Product / case round: Given a dataset description (user events: opens, edits, runs, shares, invites), tell me what you'd look at first if retention was declining. This is a diagnosis exercise more than a SQL exercise. They wanted structured thinking: segment first, form hypotheses, test them in sequence.

Behavioral: Standard questions about stakeholder communication, presenting analysis to a non-technical audience, a time your analysis led to a decision that turned out wrong.
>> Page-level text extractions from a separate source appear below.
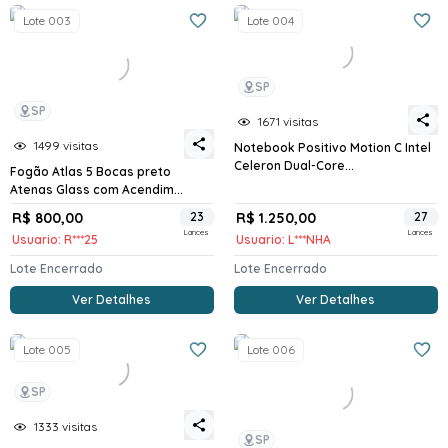
Lote 003
Lote 004
SP
SP
1671 visitas
1499 visitas
Notebook Positivo Motion C Intel
Celeron Dual-Core...
Fogão Atlas 5 Bocas preto
Atenas Glass com Acendim...
R$ 800,00
23
R$ 1.250,00
27
Lances
Lances
Usuario: R***25
Usuario: L***NHA
Lote Encerrado
Lote Encerrado
Ver Detalhes
Ver Detalhes
Lote 005
Lote 006
SP
1333 visitas
SP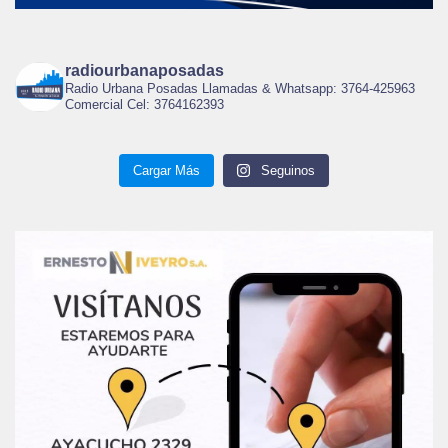
radiourbanaposadas
Radio Urbana Posadas Llamadas & Whatsapp: 3764-425963
Comercial Cel: 3764162393
Cargar Más
Seguinos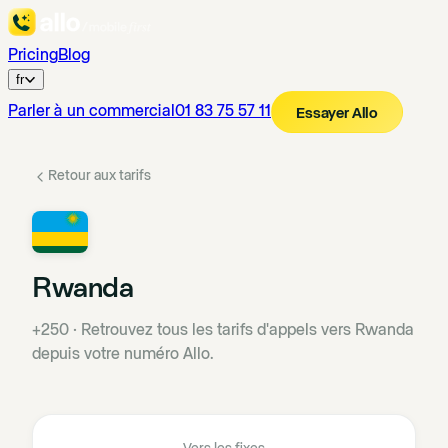
Pricing
Blog
fr
Parler à un commercial
01 83 75 57 11
Essayer Allo
Retour aux tarifs
Rwanda
+250
·
Retrouvez tous les tarifs d'appels vers Rwanda
depuis votre numéro Allo.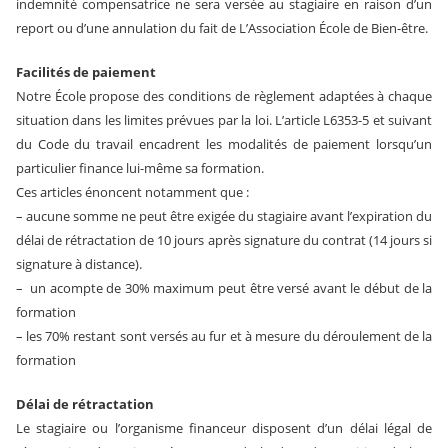
indemnité compensatrice ne sera versée au stagiaire en raison d’un
report ou d’une annulation du fait de L’Association École de Bien-être.
Facilités de paiement
Notre École propose des conditions de règlement adaptées à chaque
situation dans les limites prévues par la loi. L’article L6353-5 et suivant
du Code du travail encadrent les modalités de paiement lorsqu’un
particulier finance lui-même sa formation.
Ces articles énoncent notamment que :
– aucune somme ne peut être exigée du stagiaire avant l’expiration du
délai de rétractation de 10 jours après signature du contrat (14 jours si
signature à distance).
– un acompte de 30% maximum peut être versé avant le début de la
formation
– les 70% restant sont versés au fur et à mesure du déroulement de la
formation
Délai de rétractation
Le stagiaire ou l’organisme financeur disposent d’un délai légal de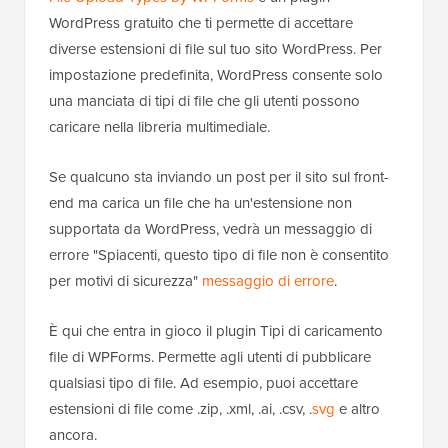
WordPress gratuito che ti permette di accettare
diverse estensioni di file sul tuo sito WordPress. Per
impostazione predefinita, WordPress consente solo
una manciata di tipi di file che gli utenti possono
caricare nella libreria multimediale.
Se qualcuno sta inviando un post per il sito sul front-
end ma carica un file che ha un'estensione non
supportata da WordPress, vedrà un messaggio di
errore "Spiacenti, questo tipo di file non è consentito
per motivi di sicurezza"
messaggio di errore
.
È qui che entra in gioco il plugin Tipi di caricamento
file di WPForms. Permette agli utenti di pubblicare
qualsiasi tipo di file. Ad esempio, puoi accettare
estensioni di file come .zip, .xml, .ai, .csv, .
svg
e altro
ancora.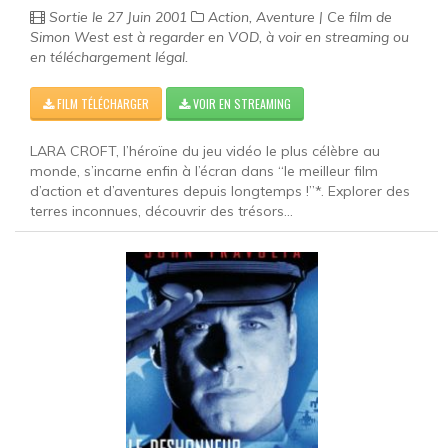
Sortie le 27 Juin 2001
Action, Aventure | Ce film de
Simon West est à regarder en VOD, à voir en streaming ou
en téléchargement légal.
FILM TÉLÉCHARGER
VOIR EN STREAMING
LARA CROFT, l’héroïne du jeu vidéo le plus célèbre au
monde, s’incarne enfin à l’écran dans “le meilleur film
d’action et d’aventures depuis longtemps !”*. Explorer des
terres inconnues, découvrir des trésors...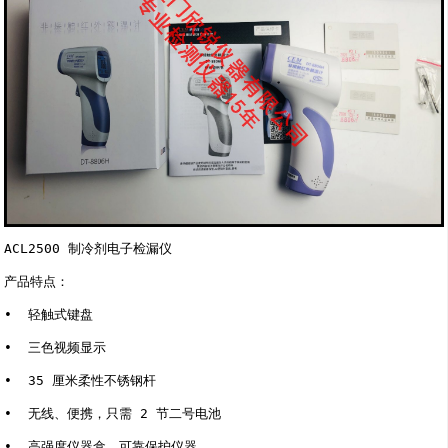
ACL2500 制冷剂电子检漏仪

产品特点： 

•  轻触式键盘 

•  三色视频显示 

•  35 厘米柔性不锈钢杆 

•  无线、便携，只需 2 节二号电池 

•  高强度仪器盒，可靠保护仪器 
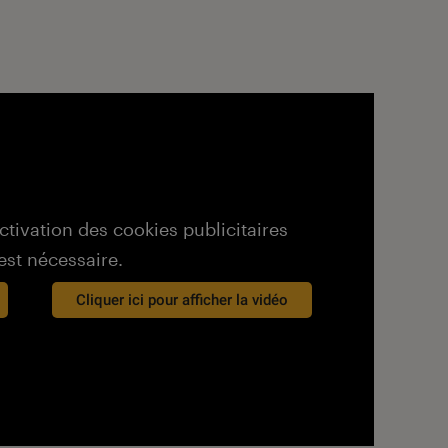
activation des cookies publicitaires
est nécessaire.
Cliquer ici pour afficher la vidéo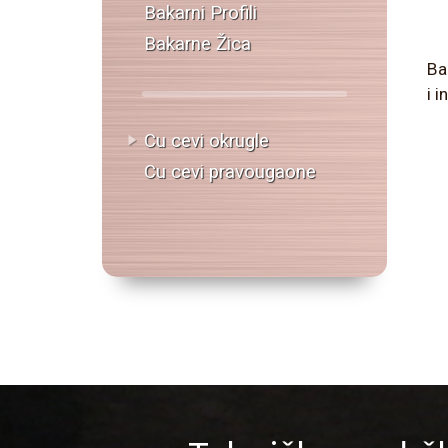
Bakarni Profili
Bakarne Žica
Ba
i 
Cu cevi okrugle
Cu cevi pravougaone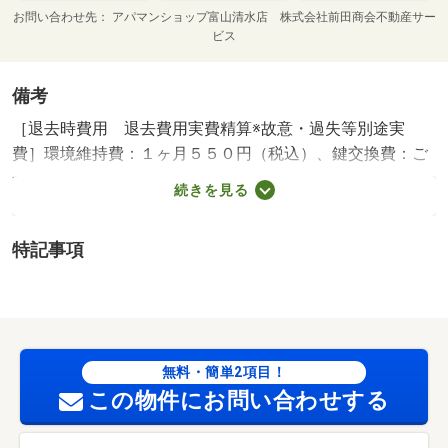
お問い合わせ先
アパマンショップ富山清水店 株式会社前田商会不動産サー
ビス
備考
［退去時費用 退去費用実費精算※故意・過失等別途実
費］環境維持費：１ヶ月５５０円（税込）、鍵交換費：ご
契約時１６５００円（税込）、退去時清掃費：５２２５０
続きを見る
円（税込）、インターネット利用料：有料、更新手数料：
１６５００円（税込）、保証委託料：必要 保証会社利用
特記事項
必須 プラザ賃貸保証 家賃等の１００％または１２
０％ 本江小学校・４０４ｍ 西部中学校・５６２ｍ コ
ンビニ・４４９ｍ スーパー・３６２ｍ 病院・２４６
ｍ お部屋探しはアパマンショップにおまかせ下さ
い！！ 当店では来店不要でお部屋探しができるテレビ電
無料・簡単2項目！
話による接客やお部屋の内覧が可能でございます！お部屋
この物件にお問い合わせする
探しはアパマンショップへ！ ／加盟団体名：（公社）富
山県宅地建物取引協会 公取協名：北陸不動産公正取引協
Comp discussed was $145-160k base for a mid-senior DS role, fully remote. The experimentation round is the hardest part. If you haven't thought about network effects in A/B tests, read up before you go in.

4 replies

analyst_ana

The network effects A/B testing question is genuinely hard. I've read about switchback experiments for that use case. Is that the direction they were looking for or something else?

firsttime_mgr

Switchback came up briefly but their product doesn't have a clean time-based structure for it. They seemed more interested in cluster randomization by classroom/team, and accepting that your estimate might be biased but quantifying the direction of the bias. Less 'perfect solution' more 'clear thinking about the tradeoff'.

de_derek

Retention metric SQL in the screen is almost universal for product-analytics DS roles. At least they're testing relevant things and not making you reverse a linked list.

growth_gabe

The 'retention declining, what do you look at first' question is the same shape as PM case questions just with more data specificity. I'd assume the answer structure is similar: segment by acquisition cohort, platform, feature usage depth before jumping to any conclusion.